Are you a Christian who puzzles over God's sovereignty and how it relates to salvation? It's easy to get lost in this labyrinth, especially as clever writers have been sharpening their pens about it for 500 years. But, even though it's a hard subject, I am convinced there are some Scriptural lines we should never cross. Below are a few of those lines.
Any system of doctrine that implies that God is untruthful, or makes God the ultimate Cause of sin, or gives us cause to doubt the reliability of God's promises in the Bible, or portrays God as play-acting in His interactions with people, is wrong. It doesn't matter if the system affirms election. The buzzer goes off, the red flag flies, and it's time to go back to the drawing-board. Hyper-Calvinism is as bad as semi-Pelagianism.
- Is God sincere when He says in various verses that He wants everyone to be saved? God does say so, in passages like 1 Timothy 2:3-4 and 2 Peter 3:9-10. God never lies, and any teaching that attributes insincerity to God is blasphemous. I reject the ingenious twists of hyper-Calvinists like the Rev. Dr. John Gill, A.W. Pink, or Herman Hoeksema, who distort verses that clearly say that God sincerely wants every person without exception to come to Him. No creed is so precious that it justifies attributing misleading intentions or language to the Lord.
- Does God love the world (John 3:16)? The Bible is clear that, even though God is righteously angry toward the world because of its willful sins, He also loves the world and sent His Son to save it. This is why His love is merciful -- we deserve to be condemned, but God sent His Son. Any denial of God's love for the non-elect is the heresy of "hyper-Calvinism". Christ in Matthew 5 said that the Father shows daily love even to His enemies. The idea that God only loves the elect is hogwash.
- Can God be trusted, if He has a "secret will" which is the exact opposite of what He says in the Bible He wants? It is no easy task to explain how God's actions in history harmonize with what He planned in eternity. But theories that empty out what God in the Bible says He wants are poisonous to faith. If God's stated wishes in Scripture about the lost can't be trusted, then God's stated wishes in Scripture toward believers can't be trusted either. The "secret will" theory breeds doubt. We need a better harmonization.
- Christ died for everyone in some sense (Isaiah 53:4). There is no question that the Bible clearly teaches Christ died for everyone without exception, regardless of the fact that everyone is not saved. The cross does not work unilaterally. Limited atonement is, at best, a sincere attempt to interpret the substitutionary nature of Christ's death. But it produces a confused construct of special pleading, semi-truths, and logic fallacies. John Owens' syllogisms about "double jeopardy" cannot change the plain meanings of plain verses.
- God dislikes judging sinners (Ezekiel 18:32). The fact that Ezekiel 18 deals with earthly judgments is irrelevant to the question of how God feels about it. Hyper-Calvinism teaches that it pleased God to preordain most of humanity to become sinners, walk in unbelief, and thus inherit eternal damnation. Except that God Himself said it doesn't please Him. This is why there must be an element of permission in God's decree.
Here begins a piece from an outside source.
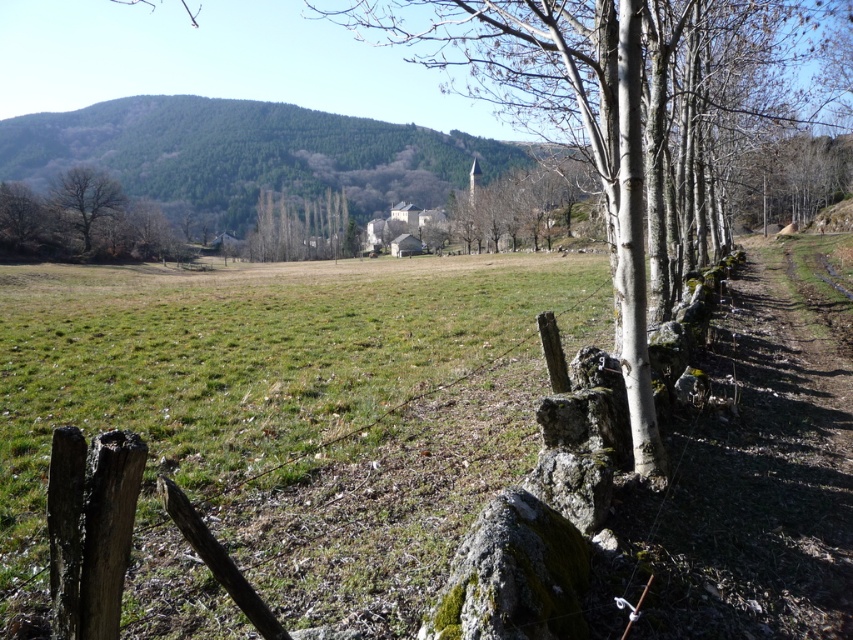
You are standing in the middle of the image and want to walk towards the weathered wood fence at lower left. Which direction should you face to head straight towards it?

You should face towards the lower left direction to head straight towards the weathered wood fence at lower left, as its 2D location is at point [90,528].

You are a painter setting up your easel to capture the rural landscape. You want to paint both the weathered wood fence at lower left and the brown rough tree at left. Based on their sizes, which object should you place closer to the center of your painting to emphasize its prominence?

The brown rough tree at left is larger than the weathered wood fence at lower left, so to emphasize its prominence, you should place the brown rough tree at left closer to the center of your painting.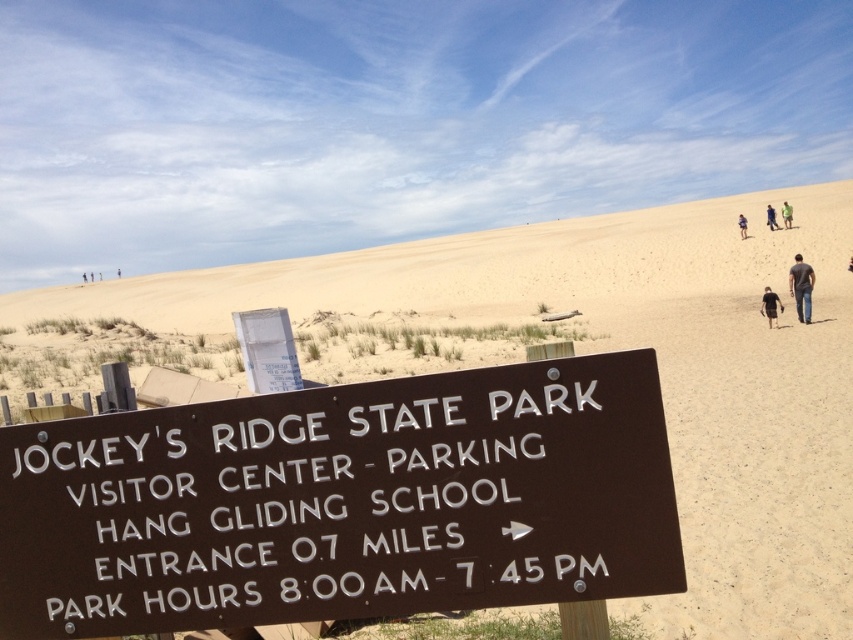
You are at Jockey Ridge State Park and want to know which of the two clothing items, the dark blue jeans at lower right or the green fabric pants at upper right, is bigger in size. Can you tell me which one is larger?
- Is wickedness God's fault? One of Calvinism's problems is that it usually descends into determinism (not fatalism, because God isn't Fate and we aren't just leaves in the stream). If free-will doesn't exist at all, then God caused Adam to sin, and then every sin of every person that sprouted from that one original decreed sin, is caused by God. (The existence of secondary causes is irrelevant to this knotty problem, since the secondary causes are passive). This is an unacceptable theodicy. If there's no free will, even in some limited sense, then God causes all sin. John Calvin and Martin Luther both clearly and strongly denied the existence of free-will (Luther more brutally, in his classic book, The Bondage of the Will). This denial entangled them in many logical, ethical, and theological knots.
- Is God lying, if He had Christ only die for the elect, and then has His preachers tell everyone He wants the listeners to be saved? God, being truthful, cannot lie, and being holy, cannot hand-wave sin. God by His nature requires a blood basis for offering a grace forgiveness. Otherwise, God, when he offers forgiveness to everyone, is like a grocer who advertises something which He not only doesn't have in stock, but which he intentionally did not order. This is a problem.
Any system of doctrine that implies that God is untruthful, or makes God the ultimate Cause of sin, or gives us cause to doubt the reliability of God's promises in the Bible, or portrays God as play-acting in His interactions with people, is wrong. It doesn't matter if the system affirms election. The buzzer goes off, the red flag flies, and it's time to go back to the drawing-board. Hyper-Calvinism is as bad as semi-Pelagianism.